===== PASSAGE

No progress in English to Hindi Translation model - help identify the mistake!

Description

I have put together 7 million lines of English-Hindi corpus. I have tried running the transformer_base, transformer_big and the universal_transformer models. All three of them are stuck at similar loss (0.3 - 0.4) and approximate BLEU score of 0.588 even after 1million+ steps. The decoder output is just repetition of one or more subwords.
Where is the mistake?
Note: When I ran the transformer_base model using just about 35,000 lines from the corpus, the model did a pretty good job of translating sentences similar to the ones fed in. I used a similar setup and command.
Environment information

https://github.com/phildani7/my_attempts/blob/master/big_en_hi_small.ipynb

OS: Ubuntu 18.04.1 LTS

$ pip freeze | grep tensor
tensor2tensor==1.9.0
tensorboard==1.10.0
tensorflow-gpu==1.10.1

$ python -V
Python 3.6.5 :: Anaconda, Inc.

==========
===== RECORD LIST

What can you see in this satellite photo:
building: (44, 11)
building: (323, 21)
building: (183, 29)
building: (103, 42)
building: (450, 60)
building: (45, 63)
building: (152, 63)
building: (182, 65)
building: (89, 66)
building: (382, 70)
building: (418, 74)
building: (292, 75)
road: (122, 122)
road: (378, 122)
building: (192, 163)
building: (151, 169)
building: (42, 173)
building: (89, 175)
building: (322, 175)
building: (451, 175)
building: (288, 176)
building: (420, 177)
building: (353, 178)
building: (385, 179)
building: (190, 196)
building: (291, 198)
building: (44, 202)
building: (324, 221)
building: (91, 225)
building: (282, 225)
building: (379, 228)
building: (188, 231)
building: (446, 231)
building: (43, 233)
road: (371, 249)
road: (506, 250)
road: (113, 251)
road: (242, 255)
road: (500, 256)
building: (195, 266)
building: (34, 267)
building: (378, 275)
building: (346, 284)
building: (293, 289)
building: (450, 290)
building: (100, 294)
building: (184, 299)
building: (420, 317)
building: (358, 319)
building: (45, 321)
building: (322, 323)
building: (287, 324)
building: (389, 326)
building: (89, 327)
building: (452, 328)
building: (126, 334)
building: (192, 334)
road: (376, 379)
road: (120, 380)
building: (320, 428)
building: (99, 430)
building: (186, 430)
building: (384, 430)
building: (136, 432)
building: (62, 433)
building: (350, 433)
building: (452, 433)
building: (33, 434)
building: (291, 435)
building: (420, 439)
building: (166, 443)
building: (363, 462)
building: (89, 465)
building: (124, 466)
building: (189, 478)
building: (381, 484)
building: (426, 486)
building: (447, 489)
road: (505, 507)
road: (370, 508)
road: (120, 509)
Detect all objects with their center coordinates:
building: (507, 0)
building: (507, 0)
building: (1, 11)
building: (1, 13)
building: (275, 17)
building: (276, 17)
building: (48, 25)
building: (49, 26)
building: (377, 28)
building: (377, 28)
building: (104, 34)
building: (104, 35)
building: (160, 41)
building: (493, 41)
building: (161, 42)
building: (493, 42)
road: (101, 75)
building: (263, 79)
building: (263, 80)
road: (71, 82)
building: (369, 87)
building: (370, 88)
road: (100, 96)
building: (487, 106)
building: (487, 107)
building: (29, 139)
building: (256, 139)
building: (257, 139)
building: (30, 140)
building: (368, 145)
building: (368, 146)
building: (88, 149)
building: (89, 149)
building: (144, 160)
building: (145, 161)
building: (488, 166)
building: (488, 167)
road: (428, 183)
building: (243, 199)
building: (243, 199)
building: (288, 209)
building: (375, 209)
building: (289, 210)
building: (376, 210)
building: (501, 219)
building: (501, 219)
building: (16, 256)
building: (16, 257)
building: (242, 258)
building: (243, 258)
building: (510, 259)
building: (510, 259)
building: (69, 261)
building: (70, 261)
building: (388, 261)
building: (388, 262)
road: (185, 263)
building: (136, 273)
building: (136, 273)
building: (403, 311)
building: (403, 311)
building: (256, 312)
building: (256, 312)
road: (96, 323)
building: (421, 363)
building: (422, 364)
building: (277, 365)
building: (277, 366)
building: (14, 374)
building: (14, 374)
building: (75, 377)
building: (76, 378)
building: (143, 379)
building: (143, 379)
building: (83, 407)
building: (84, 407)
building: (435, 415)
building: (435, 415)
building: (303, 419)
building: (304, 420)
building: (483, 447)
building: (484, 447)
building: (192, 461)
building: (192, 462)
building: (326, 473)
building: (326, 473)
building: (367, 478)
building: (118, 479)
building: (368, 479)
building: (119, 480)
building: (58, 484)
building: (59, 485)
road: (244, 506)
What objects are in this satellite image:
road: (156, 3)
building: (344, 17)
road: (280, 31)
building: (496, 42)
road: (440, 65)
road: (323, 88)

==========

■ **GIVEN INSTRUCTION A**
Edit the post on the English-to-Hindi translation model by giving it again between "No progress in" and "is the mistake?", inclusive, with "corpus" replaced by "dataset".
■ **GIVEN INSTRUCTION B**
Resume the post on the English-to-Hindi translation model, continuing after its final line.

■ **ANSWER A**
No progress in English to Hindi Translation model - help identify the mistake!

Description

I have put together 7 million lines of English-Hindi dataset. I have tried running the transformer_base, transformer_big and the universal_transformer models. All three of them are stuck at similar loss (0.3 - 0.4) and approximate BLEU score of 0.588 even after 1million+ steps. The decoder output is just repetition of one or more subwords.
Where is the mistake?

■ **ANSWER B**
### For bugs: reproduction and error logs

# Steps to reproduce:
I am running "t2t-trainer" on a terminal so as to watch the output.

phil@philc:~$ t2t-trainer   --data_dir=$DATA_DIR   --t2t_usr_dir=./big_en_hi_small/trainer   --problem=big_en_hi_small   --model=transformer   --hparams_set=transformer_base   --output_dir=$OUTDIR   --worker_gpu=2   --train_steps=10000000
/home/phil/anaconda3/lib/python3.6/site-packages/h5py/__init__.py:36: FutureWarning: Conversion of the second argument of issubdtype from `float` to `np.floating` is deprecated. In future, it will be treated as `np.float64 == np.dtype(float).type`.
  from ._conv import register_converters as _register_converters
INFO:tensorflow:Importing user module trainer from path /home/phil/big_en_hi_small
WARNING:tensorflow:From /home/phil/anaconda3/lib/python3.6/site-packages/tensor2tensor/utils/trainer_lib.py:198: RunConfig.__init__ (from tensorflow.contrib.learn.python.learn.estimators.run_config) is deprecated and will be removed in a future version.
Instructions for updating:
When switching to tf.estimator.Estimator, use tf.estimator.RunConfig instead.
INFO:tensorflow:schedule=continuous_train_and_eval
INFO:tensorflow:worker_gpu=2
INFO:tensorflow:sync=False
WARNING:tensorflow:Schedule=continuous_train_and_eval. Assuming that training is running on a single machine.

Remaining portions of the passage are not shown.